■ **Available data**:
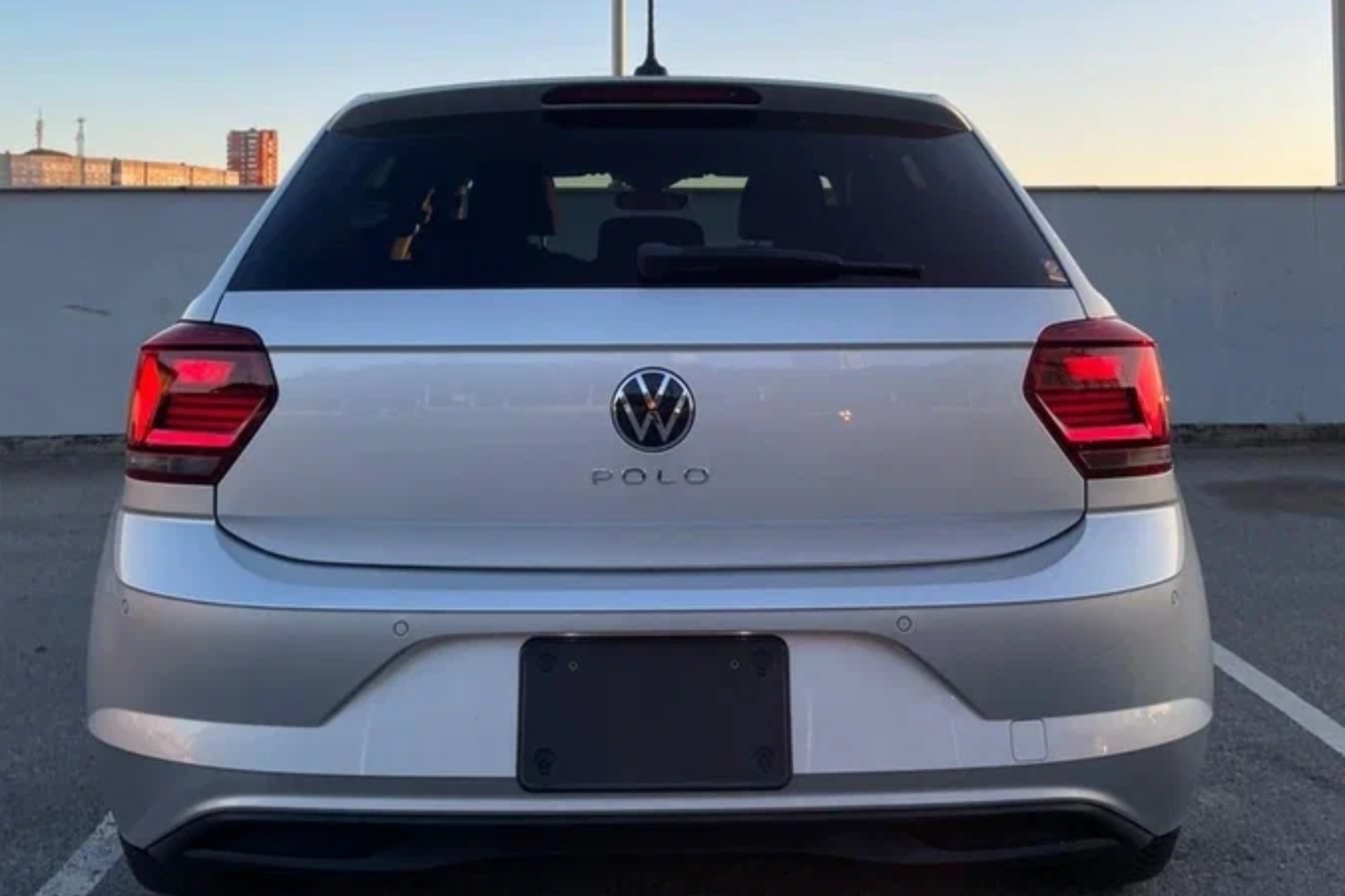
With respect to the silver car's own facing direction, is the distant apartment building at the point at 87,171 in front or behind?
in front

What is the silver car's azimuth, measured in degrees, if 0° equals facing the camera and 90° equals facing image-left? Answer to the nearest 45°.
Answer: approximately 180°

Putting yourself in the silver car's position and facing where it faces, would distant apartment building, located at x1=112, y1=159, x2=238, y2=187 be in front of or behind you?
in front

■ **Try it**: Please retype the material without any change, starting at the line that contains "Putting yourself in" and ending at the last line of the material.

■ **Solution to this task**:
Putting yourself in the silver car's position and facing where it faces, would distant apartment building, located at x1=112, y1=159, x2=238, y2=187 be in front of or behind you?
in front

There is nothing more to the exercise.